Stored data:

☆ ☆ ☆ ☆ ☆ ☆ ☆

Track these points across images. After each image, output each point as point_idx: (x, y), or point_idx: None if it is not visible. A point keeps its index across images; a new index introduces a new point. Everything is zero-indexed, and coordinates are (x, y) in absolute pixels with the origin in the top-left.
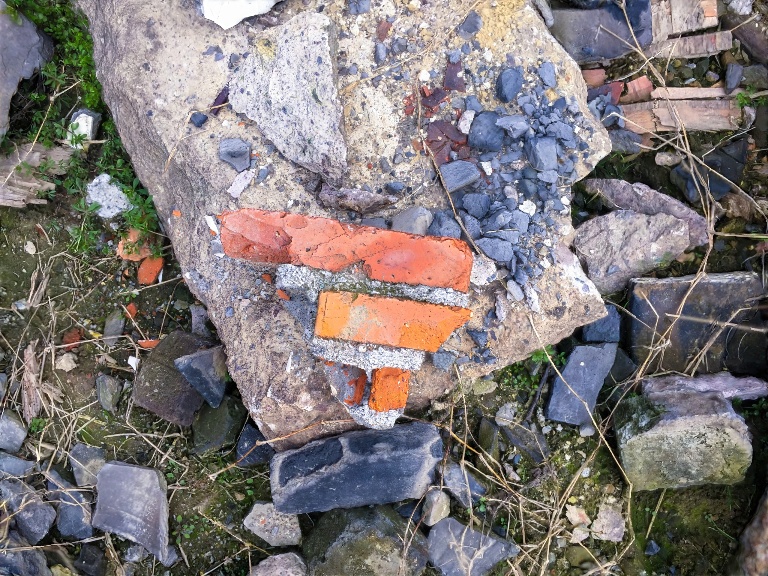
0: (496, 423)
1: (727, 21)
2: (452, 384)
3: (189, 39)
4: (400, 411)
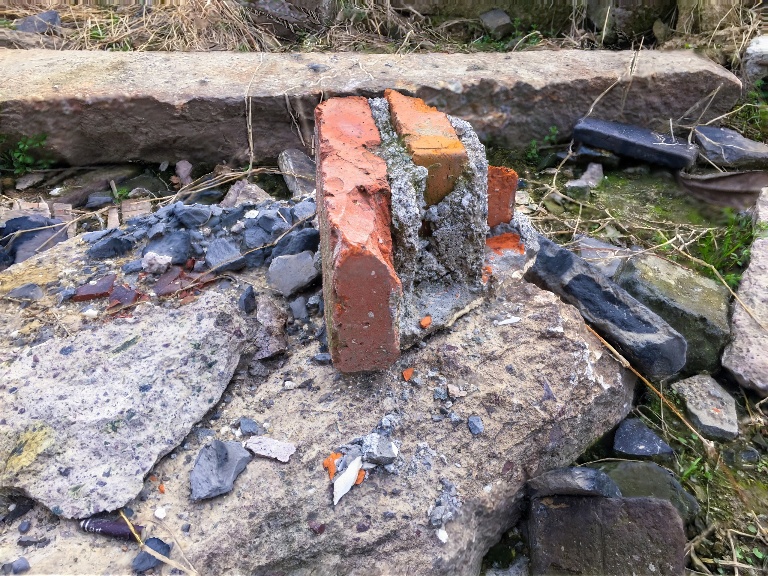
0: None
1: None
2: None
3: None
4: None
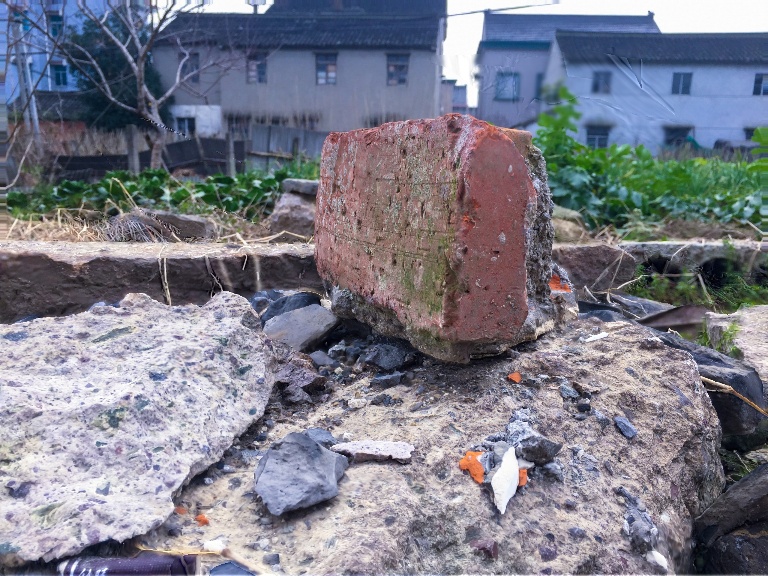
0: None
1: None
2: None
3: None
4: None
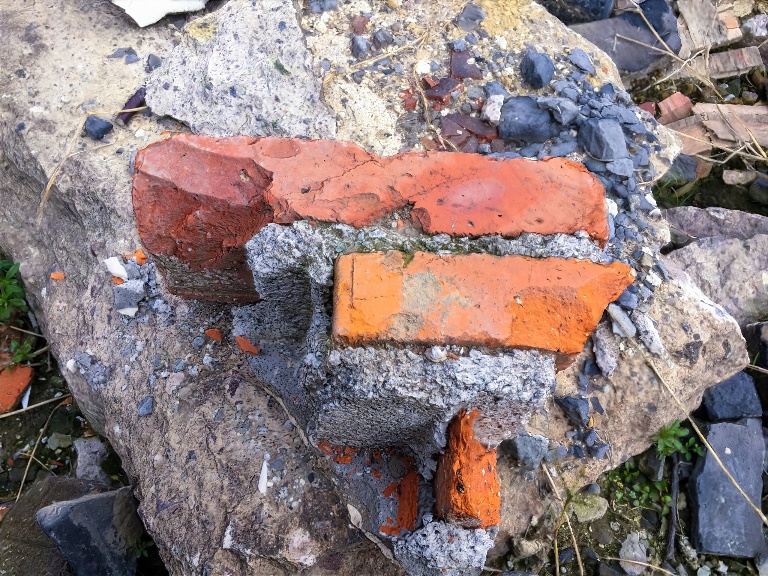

☆ ☆ ☆ ☆ ☆ ☆ ☆

Please format every line of the items above as a Markdown table with two columns, Row for the line's number and Line for its text, and skip any blank lines. Leave the pictures out of your answer.

● **RESULT OF THE TASK**:
| Row | Line |
|---|---|
| 1 | Track these points across images. After each image, output each point as point_idx: (x, y), or point_idx: None if it is not visible. A point keeps its index across images; a new index introduces a new point. Everything is zero-indexed, and coordinates are (x, y) in absolute pixels with the origin in the top-left. |
| 2 | 0: (496, 423) |
| 3 | 1: (727, 21) |
| 4 | 2: (452, 384) |
| 5 | 3: (189, 39) |
| 6 | 4: (400, 411) |
| 7 | 0: None |
| 8 | 1: None |
| 9 | 2: None |
| 10 | 3: None |
| 11 | 4: None |
| 12 | 0: None |
| 13 | 1: None |
| 14 | 2: None |
| 15 | 3: None |
| 16 | 4: None |